Consider the listing below. Extract exactly the lines from the line containing "INTERESSANTE LINKS" to the line containing "Оригінальний комплект ущільнювальних", both included.

*** Dataset Section Begins ***

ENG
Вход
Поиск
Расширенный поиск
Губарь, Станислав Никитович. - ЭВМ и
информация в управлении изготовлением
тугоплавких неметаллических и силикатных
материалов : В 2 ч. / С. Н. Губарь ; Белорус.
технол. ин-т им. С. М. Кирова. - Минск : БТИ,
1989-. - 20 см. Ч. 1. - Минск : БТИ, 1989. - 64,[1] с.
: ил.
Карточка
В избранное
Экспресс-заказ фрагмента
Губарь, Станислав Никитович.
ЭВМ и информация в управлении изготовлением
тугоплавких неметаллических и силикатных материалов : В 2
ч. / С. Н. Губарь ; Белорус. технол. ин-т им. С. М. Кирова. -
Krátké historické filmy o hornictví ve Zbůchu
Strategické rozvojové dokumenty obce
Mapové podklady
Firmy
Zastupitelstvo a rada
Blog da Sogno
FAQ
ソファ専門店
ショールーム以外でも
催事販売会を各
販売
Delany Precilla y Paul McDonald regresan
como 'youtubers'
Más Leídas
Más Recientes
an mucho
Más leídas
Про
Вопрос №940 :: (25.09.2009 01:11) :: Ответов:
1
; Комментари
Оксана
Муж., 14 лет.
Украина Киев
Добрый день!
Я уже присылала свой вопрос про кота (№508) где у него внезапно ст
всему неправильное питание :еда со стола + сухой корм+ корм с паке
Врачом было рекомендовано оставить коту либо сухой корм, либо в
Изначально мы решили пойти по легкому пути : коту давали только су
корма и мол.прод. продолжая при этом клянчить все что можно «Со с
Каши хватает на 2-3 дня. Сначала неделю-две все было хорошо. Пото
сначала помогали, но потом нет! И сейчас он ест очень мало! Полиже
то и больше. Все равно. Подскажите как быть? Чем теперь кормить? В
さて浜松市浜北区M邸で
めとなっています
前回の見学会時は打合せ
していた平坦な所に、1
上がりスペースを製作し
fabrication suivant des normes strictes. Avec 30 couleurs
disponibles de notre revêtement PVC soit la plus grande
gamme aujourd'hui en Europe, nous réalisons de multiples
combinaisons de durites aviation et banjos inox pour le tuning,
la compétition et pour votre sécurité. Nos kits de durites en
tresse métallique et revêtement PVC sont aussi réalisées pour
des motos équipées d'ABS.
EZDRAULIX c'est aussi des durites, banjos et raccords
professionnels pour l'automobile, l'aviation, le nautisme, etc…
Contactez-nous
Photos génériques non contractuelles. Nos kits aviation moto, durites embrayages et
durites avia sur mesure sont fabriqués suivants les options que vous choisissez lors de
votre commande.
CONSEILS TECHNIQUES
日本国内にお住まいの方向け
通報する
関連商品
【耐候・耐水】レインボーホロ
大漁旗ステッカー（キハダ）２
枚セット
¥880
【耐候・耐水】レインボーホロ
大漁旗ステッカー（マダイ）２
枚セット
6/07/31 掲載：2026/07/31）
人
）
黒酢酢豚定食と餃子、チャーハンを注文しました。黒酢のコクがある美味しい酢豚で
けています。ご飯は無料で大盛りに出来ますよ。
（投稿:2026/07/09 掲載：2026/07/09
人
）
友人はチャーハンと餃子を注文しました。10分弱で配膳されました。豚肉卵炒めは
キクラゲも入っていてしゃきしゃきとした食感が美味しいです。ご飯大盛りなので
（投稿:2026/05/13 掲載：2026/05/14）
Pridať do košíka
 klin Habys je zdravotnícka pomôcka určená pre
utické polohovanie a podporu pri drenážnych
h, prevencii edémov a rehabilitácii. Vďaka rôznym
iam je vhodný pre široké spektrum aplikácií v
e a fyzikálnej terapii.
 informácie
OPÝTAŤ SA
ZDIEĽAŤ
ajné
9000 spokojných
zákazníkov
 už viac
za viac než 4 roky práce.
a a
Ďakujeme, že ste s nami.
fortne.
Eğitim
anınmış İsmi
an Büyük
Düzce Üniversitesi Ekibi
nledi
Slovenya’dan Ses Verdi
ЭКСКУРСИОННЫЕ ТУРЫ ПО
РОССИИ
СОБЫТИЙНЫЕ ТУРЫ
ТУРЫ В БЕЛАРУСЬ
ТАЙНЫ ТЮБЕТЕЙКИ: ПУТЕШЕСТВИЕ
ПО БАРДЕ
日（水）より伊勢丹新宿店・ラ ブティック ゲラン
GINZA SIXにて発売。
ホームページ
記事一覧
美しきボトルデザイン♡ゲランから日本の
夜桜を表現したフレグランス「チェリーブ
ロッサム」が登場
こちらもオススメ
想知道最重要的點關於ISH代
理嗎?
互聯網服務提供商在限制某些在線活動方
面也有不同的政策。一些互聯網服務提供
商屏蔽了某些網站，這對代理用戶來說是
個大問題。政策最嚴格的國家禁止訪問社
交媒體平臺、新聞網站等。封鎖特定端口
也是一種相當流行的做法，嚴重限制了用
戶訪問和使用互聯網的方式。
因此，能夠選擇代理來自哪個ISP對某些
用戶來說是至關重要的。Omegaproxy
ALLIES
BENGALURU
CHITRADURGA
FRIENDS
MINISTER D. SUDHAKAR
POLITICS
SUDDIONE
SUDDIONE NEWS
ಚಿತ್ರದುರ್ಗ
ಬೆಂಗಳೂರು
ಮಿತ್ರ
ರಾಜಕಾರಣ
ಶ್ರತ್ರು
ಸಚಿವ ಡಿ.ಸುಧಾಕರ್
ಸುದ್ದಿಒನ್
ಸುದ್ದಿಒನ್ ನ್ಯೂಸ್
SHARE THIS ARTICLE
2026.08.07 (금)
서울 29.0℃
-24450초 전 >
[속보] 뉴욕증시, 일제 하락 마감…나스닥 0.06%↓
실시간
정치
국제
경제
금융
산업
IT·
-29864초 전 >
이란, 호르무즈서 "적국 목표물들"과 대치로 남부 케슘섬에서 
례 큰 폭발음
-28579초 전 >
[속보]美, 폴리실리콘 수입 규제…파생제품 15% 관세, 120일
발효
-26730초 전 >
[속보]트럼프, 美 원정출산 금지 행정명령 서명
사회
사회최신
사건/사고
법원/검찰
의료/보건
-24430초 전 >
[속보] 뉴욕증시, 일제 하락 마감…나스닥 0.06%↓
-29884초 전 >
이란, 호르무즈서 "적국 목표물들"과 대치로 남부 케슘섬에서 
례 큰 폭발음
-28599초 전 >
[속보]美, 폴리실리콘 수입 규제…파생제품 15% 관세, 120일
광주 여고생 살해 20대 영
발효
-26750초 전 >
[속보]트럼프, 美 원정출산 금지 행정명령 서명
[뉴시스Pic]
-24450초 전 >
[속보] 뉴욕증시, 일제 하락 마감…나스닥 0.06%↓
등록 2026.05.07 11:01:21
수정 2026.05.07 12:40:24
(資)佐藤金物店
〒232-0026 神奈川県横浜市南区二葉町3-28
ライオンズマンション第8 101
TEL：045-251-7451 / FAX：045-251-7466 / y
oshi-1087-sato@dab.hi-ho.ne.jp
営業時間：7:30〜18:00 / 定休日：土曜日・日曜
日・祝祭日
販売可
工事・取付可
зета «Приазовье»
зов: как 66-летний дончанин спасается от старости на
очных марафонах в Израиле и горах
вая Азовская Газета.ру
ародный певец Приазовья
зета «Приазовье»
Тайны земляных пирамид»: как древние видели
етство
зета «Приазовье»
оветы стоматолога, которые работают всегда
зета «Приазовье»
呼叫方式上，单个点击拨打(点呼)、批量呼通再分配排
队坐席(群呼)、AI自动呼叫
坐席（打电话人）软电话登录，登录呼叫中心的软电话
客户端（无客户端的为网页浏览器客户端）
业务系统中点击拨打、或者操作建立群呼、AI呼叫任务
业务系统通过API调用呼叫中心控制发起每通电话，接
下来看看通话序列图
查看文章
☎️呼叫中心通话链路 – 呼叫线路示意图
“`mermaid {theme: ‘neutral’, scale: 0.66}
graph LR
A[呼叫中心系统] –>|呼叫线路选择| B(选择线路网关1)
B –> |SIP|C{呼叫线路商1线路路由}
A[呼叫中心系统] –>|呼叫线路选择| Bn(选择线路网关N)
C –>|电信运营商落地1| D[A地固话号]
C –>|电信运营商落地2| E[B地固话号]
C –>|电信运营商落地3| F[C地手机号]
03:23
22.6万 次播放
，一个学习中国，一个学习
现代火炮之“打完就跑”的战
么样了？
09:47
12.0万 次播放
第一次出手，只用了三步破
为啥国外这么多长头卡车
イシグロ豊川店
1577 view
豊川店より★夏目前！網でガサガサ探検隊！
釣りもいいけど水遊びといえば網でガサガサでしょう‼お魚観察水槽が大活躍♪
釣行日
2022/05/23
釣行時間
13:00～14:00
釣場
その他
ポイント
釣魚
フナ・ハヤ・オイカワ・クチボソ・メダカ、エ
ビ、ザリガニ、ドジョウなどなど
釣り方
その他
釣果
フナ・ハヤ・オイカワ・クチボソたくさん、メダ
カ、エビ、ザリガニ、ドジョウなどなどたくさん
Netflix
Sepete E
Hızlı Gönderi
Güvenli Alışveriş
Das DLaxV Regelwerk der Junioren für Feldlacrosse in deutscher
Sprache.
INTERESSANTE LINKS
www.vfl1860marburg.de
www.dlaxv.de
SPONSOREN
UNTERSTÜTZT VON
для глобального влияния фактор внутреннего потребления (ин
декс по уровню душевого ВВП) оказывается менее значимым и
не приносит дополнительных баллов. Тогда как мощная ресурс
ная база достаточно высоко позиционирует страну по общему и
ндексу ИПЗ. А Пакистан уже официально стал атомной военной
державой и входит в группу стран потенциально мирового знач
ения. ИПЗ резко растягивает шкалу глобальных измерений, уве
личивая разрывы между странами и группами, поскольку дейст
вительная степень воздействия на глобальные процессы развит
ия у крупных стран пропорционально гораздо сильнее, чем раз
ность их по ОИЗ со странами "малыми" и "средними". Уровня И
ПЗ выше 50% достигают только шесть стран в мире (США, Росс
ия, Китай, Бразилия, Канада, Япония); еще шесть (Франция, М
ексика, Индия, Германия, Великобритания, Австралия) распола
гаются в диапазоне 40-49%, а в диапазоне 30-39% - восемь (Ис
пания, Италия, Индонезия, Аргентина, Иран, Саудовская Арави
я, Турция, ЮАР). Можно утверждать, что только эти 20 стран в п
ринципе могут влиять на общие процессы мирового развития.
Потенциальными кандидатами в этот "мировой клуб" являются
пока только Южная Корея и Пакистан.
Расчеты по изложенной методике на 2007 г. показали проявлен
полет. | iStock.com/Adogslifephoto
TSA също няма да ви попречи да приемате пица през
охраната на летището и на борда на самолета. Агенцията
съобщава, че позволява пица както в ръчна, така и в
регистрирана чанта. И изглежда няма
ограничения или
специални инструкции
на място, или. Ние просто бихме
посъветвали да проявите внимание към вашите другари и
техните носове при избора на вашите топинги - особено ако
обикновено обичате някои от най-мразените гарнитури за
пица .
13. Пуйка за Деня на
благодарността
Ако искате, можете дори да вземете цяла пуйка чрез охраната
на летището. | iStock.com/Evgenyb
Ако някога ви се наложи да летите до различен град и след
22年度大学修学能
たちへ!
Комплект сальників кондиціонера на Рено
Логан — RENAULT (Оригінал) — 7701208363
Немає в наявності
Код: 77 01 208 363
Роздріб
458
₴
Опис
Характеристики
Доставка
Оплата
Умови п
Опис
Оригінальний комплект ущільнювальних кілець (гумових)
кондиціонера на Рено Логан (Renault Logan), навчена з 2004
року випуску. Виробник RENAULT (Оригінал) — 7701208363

*** Dataset Section Ends ***

### Exercise response
INTERESSANTE LINKS
www.vfl1860marburg.de
www.dlaxv.de
SPONSOREN
UNTERSTÜTZT VON
для глобального влияния фактор внутреннего потребления (ин
декс по уровню душевого ВВП) оказывается менее значимым и
не приносит дополнительных баллов. Тогда как мощная ресурс
ная база достаточно высоко позиционирует страну по общему и
ндексу ИПЗ. А Пакистан уже официально стал атомной военной
державой и входит в группу стран потенциально мирового знач
ения. ИПЗ резко растягивает шкалу глобальных измерений, уве
личивая разрывы между странами и группами, поскольку дейст
вительная степень воздействия на глобальные процессы развит
ия у крупных стран пропорционально гораздо сильнее, чем раз
ность их по ОИЗ со странами "малыми" и "средними". Уровня И
ПЗ выше 50% достигают только шесть стран в мире (США, Росс
ия, Китай, Бразилия, Канада, Япония); еще шесть (Франция, М
ексика, Индия, Германия, Великобритания, Австралия) распола
гаются в диапазоне 40-49%, а в диапазоне 30-39% - восемь (Ис
пания, Италия, Индонезия, Аргентина, Иран, Саудовская Арави
я, Турция, ЮАР). Можно утверждать, что только эти 20 стран в п
ринципе могут влиять на общие процессы мирового развития.
Потенциальными кандидатами в этот "мировой клуб" являются
пока только Южная Корея и Пакистан.
Расчеты по изложенной методике на 2007 г. показали проявлен
полет. | iStock.com/Adogslifephoto
TSA също няма да ви попречи да приемате пица през
охраната на летището и на борда на самолета. Агенцията
съобщава, че позволява пица както в ръчна, така и в
регистрирана чанта. И изглежда няма
ограничения или
специални инструкции
на място, или. Ние просто бихме
посъветвали да проявите внимание към вашите другари и
техните носове при избора на вашите топинги - особено ако
обикновено обичате някои от най-мразените гарнитури за
пица .
13. Пуйка за Деня на
благодарността
Ако искате, можете дори да вземете цяла пуйка чрез охраната
на летището. | iStock.com/Evgenyb
Ако някога ви се наложи да летите до различен град и след
22年度大学修学能
たちへ!
Комплект сальників кондиціонера на Рено
Логан — RENAULT (Оригінал) — 7701208363
Немає в наявності
Код: 77 01 208 363
Роздріб
458
₴
Опис
Характеристики
Доставка
Оплата
Умови п
Опис
Оригінальний комплект ущільнювальних кілець (гумових)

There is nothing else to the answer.